PROBLEM DESCRIPTION: What you need to produce from the material below is an exact transcription of the lines from the one with "coffee cup: none" through the one with "pen holder: none", both included, and no other line.

EXERCISE DATA: Begin

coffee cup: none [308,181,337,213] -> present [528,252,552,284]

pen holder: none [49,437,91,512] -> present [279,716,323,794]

EXERCISE DATA: End
EXERCISE DATA: Begin

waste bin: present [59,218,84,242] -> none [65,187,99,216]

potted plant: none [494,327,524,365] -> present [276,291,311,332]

EXERCISE DATA: End
EXERCISE DATA: Begin

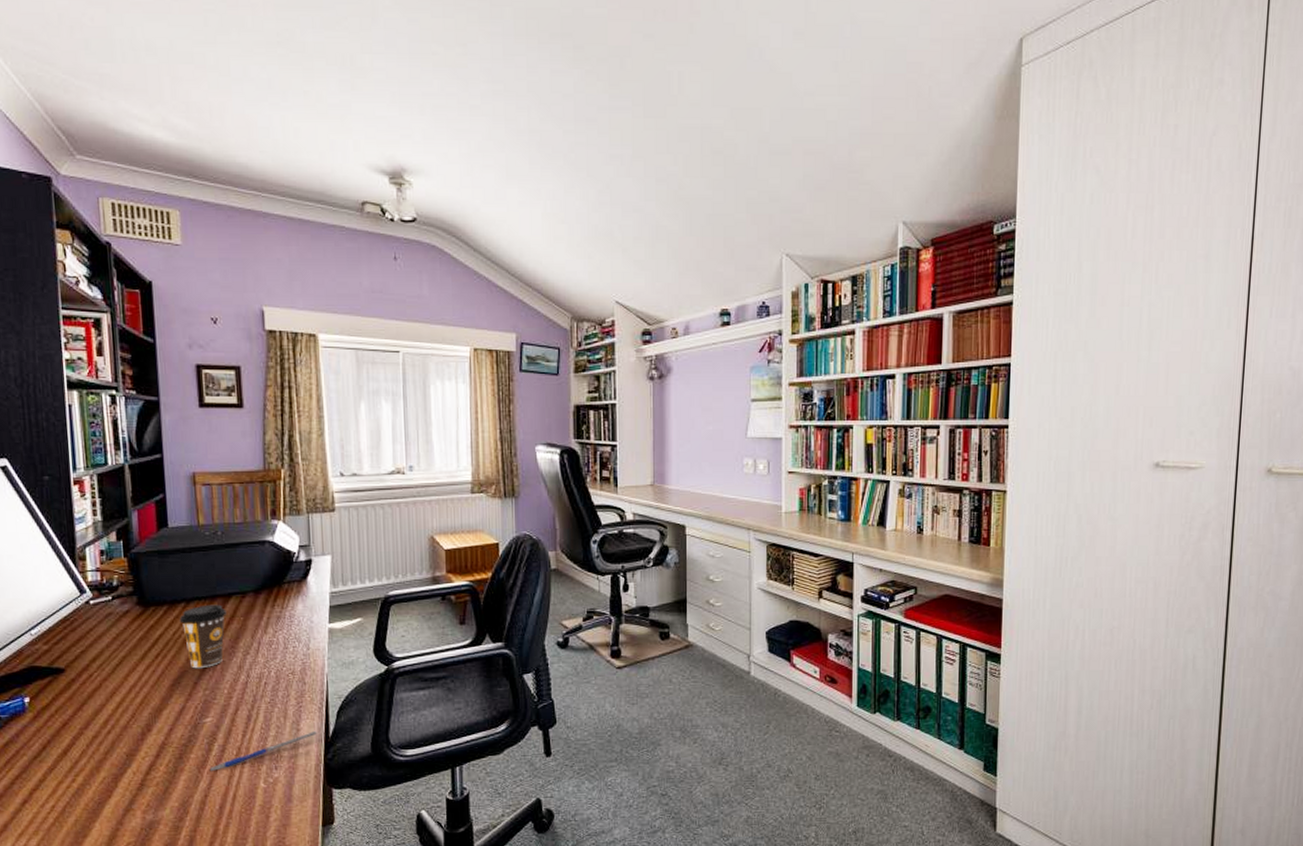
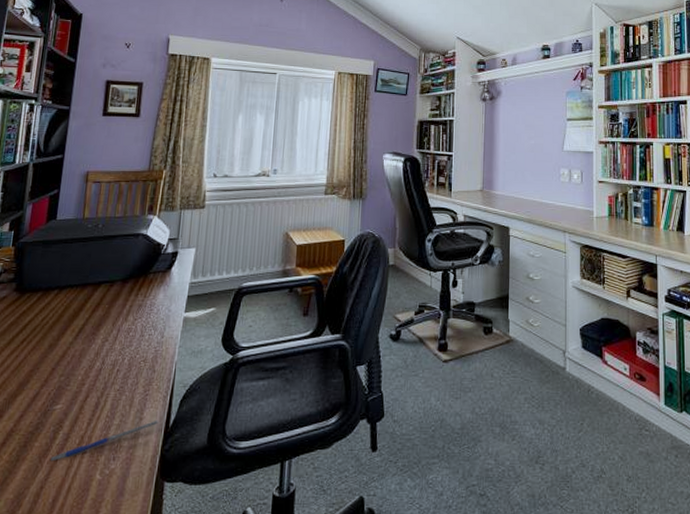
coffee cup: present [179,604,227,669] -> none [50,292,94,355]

EXERCISE DATA: End

SOLVED EXERCISE:
coffee cup: none [308,181,337,213] -> present [528,252,552,284]

pen holder: none [49,437,91,512] -> present [279,716,323,794]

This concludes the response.